- Problem statement
From the listing below, work out how many lines contain "CIRCLE". Reply with that number only.

- Data to examine
+ + +

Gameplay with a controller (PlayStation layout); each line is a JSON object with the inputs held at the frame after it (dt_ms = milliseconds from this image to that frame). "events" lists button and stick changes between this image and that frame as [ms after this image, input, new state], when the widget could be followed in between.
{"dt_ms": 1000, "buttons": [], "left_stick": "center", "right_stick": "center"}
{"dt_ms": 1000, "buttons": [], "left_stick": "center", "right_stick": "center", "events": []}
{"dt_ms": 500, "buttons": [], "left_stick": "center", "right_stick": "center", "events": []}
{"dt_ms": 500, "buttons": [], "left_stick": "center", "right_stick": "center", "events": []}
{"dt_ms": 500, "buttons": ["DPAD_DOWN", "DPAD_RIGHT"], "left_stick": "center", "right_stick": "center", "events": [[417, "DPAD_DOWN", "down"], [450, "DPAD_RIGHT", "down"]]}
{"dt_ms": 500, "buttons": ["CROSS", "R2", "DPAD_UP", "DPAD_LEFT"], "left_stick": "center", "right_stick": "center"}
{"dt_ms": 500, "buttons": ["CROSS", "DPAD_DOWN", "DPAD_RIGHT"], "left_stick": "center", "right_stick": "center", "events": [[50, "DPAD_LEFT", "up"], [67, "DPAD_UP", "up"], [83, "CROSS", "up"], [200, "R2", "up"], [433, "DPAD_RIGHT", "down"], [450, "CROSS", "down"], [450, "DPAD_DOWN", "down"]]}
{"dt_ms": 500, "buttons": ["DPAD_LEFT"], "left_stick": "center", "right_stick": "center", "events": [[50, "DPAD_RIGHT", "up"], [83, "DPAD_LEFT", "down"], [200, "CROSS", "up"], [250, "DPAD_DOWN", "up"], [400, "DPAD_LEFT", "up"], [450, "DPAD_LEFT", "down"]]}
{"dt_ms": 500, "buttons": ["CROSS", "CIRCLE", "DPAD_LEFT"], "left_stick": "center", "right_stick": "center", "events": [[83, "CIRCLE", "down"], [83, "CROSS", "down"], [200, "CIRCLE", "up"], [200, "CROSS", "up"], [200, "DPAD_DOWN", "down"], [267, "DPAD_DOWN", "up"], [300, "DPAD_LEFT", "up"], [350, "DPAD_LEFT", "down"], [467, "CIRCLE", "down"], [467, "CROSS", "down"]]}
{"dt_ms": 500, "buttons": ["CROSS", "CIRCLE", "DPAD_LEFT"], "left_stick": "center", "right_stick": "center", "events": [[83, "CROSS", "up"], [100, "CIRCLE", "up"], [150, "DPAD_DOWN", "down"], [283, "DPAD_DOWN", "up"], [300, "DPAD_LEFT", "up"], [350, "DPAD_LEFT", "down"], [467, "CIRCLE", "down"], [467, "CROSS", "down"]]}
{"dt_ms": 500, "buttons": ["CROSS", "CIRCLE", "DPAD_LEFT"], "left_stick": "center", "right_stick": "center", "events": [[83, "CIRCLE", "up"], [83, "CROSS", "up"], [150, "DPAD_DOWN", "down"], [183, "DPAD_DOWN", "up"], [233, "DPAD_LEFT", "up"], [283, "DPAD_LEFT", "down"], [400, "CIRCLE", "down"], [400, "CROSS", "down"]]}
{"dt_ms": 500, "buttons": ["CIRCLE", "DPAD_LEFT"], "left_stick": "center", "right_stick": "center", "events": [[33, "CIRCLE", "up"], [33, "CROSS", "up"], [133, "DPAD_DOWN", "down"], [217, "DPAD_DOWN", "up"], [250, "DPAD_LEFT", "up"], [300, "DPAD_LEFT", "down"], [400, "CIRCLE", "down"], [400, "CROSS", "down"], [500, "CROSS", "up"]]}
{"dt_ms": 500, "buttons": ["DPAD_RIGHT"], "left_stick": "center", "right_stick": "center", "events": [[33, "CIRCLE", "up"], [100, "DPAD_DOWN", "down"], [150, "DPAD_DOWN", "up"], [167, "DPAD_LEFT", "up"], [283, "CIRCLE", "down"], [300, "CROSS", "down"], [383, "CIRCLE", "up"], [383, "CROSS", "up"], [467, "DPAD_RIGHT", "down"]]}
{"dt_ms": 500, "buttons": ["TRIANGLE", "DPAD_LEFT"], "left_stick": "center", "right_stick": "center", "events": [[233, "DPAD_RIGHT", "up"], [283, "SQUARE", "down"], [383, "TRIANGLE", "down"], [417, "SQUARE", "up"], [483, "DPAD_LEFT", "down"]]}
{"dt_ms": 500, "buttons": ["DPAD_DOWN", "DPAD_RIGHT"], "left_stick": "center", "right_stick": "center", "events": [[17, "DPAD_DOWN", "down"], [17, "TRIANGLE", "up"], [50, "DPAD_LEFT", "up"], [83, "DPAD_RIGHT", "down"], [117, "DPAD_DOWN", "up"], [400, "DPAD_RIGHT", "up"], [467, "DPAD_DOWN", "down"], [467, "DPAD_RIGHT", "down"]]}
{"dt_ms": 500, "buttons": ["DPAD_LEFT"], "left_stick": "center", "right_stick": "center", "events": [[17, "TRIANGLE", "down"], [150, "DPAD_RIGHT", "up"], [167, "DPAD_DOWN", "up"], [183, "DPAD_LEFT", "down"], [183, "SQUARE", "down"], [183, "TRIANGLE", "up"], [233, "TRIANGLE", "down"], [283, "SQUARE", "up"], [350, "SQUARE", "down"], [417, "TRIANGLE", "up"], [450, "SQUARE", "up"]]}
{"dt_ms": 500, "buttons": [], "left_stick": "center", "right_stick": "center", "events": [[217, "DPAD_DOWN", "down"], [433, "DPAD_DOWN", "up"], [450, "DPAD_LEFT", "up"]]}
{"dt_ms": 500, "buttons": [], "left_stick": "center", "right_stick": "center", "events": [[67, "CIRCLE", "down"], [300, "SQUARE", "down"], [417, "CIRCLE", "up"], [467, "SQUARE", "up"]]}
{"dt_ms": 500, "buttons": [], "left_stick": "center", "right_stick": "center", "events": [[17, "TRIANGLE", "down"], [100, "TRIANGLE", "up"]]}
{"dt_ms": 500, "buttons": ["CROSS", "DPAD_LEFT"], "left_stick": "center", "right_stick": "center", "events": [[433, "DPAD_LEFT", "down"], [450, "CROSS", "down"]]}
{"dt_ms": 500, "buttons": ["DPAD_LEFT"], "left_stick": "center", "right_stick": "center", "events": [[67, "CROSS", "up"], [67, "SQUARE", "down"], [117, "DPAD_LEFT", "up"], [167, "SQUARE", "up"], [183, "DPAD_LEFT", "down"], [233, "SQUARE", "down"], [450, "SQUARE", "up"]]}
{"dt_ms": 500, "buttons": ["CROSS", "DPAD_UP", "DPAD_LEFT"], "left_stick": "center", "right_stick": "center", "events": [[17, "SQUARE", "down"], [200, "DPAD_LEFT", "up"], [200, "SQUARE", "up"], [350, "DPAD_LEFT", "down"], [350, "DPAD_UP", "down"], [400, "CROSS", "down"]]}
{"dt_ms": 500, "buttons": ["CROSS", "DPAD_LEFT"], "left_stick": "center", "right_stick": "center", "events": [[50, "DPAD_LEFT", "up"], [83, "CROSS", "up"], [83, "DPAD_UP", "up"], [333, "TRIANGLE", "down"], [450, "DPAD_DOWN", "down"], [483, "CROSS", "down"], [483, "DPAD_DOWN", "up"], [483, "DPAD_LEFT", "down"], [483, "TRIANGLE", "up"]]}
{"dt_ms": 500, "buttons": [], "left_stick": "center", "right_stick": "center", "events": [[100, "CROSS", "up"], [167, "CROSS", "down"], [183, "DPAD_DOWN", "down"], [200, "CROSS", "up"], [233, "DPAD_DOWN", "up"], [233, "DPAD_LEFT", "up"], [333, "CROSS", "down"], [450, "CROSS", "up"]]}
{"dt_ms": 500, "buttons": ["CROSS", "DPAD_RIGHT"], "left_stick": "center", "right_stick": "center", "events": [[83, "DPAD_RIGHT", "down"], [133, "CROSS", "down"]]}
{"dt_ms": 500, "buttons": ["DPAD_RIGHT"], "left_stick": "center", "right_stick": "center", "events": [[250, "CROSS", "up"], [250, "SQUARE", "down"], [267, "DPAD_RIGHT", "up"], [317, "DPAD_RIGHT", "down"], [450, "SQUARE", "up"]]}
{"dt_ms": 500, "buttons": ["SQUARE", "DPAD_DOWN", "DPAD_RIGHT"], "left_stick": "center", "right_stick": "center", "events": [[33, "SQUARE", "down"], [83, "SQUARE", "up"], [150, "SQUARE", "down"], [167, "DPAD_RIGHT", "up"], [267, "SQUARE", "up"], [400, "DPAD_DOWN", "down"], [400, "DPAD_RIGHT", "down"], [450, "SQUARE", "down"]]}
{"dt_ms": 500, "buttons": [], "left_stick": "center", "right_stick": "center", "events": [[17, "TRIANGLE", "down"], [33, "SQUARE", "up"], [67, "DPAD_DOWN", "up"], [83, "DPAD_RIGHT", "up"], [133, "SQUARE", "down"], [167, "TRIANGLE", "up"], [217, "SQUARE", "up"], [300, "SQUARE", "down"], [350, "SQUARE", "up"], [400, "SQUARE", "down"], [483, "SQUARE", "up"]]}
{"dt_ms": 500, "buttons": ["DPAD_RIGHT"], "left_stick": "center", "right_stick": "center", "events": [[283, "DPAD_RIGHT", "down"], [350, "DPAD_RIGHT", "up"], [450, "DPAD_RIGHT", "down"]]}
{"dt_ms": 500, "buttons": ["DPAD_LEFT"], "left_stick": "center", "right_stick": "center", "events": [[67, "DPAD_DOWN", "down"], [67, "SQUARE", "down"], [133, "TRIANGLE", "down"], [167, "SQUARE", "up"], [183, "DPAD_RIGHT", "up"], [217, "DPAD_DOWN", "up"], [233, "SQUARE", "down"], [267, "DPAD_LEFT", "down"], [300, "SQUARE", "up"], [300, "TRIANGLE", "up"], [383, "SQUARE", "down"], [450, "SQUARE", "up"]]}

+ + +

- Reply
6